Interest on H-loans is variable and is based on the interest terms available to the Treasury, with the addition of a fixed 0.8% interest premium. In spite of the above:

Indexed loans – 4%,
Non-indexed loans – 9%.

The loans are indexed but bear no interest until the last day of studies.
Indexation is calculated as of the first day of the next month following each payment transaction. 
At the final day of studies, the student loan is calculated and the basic interest rate of the bond is based on the consumer price index on the final day of studies.

Loan terms after the final date of study

When the date of the end of studies has been determined, the student loan debt is calculated and the basic indexation of the bond is based on the consumer price index on the final date of study.

The next day after the date of the final date of study s is the first interest date of the bond. The main rule in the repayment terms of a bond is that the bond is not indexed and the repayment period is dependent on the loan amount but with the proviso that the loan shall be repaid before the borrower becomes 65 years of age.

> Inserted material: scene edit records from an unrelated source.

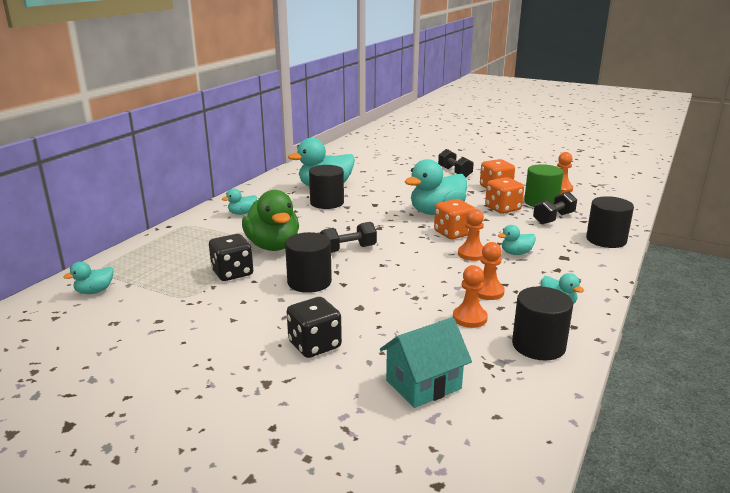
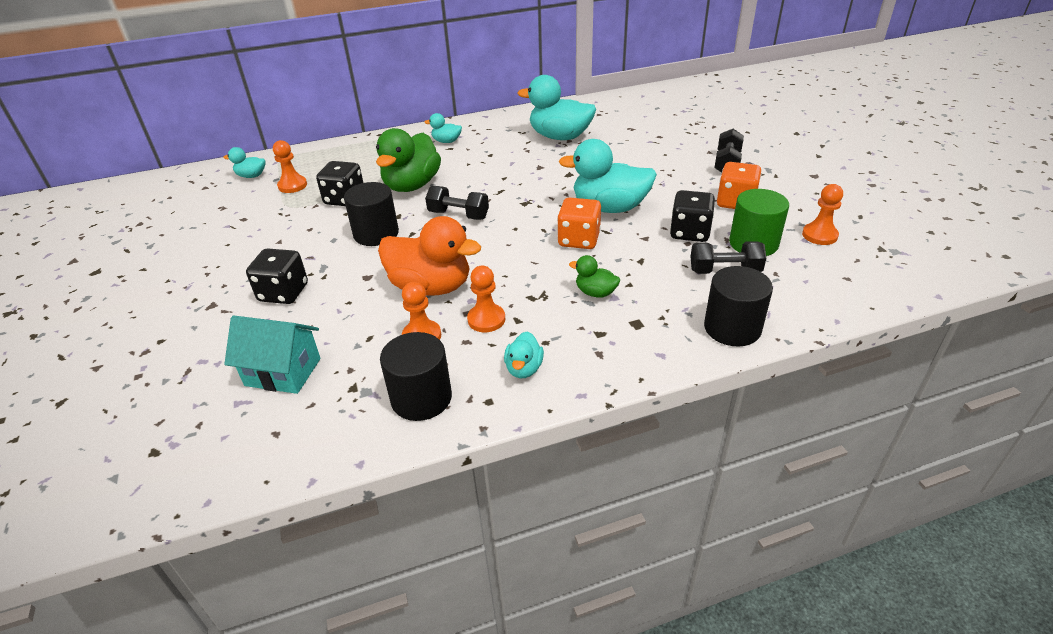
camera: 45 degrees right, 15 degrees up
(327, 203) = (530, 156): black cylinder -> none
(417, 292) = (431, 287): none -> orange duck
(472, 254) = (551, 272): orange pawn -> orange pawn (292, 185)
(502, 209) = (689, 232): orange dice -> black dice
(516, 253) = (595, 293): turquoise duck -> green duck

When a bond has been closed, the borrower may choose whether it will be indexed or not. Also, the borrower can also choose whether he repayment terms of the bond will depend on the loan amount or on his or her income, cf. Chapter 14 in the allocation rules 2020-2021. If a borrower has not informed the Fund of his choices regarding the above terms of his bond before the bond is closed, the above main rule is that the bond will be an annuity bond and non-indexed, see table in Chapter 14.2.2 in the allocation rules on the number of repayment years.

A bond cannot be restructured nor the terms of the bond changed after the bond has been closed and payments have begun.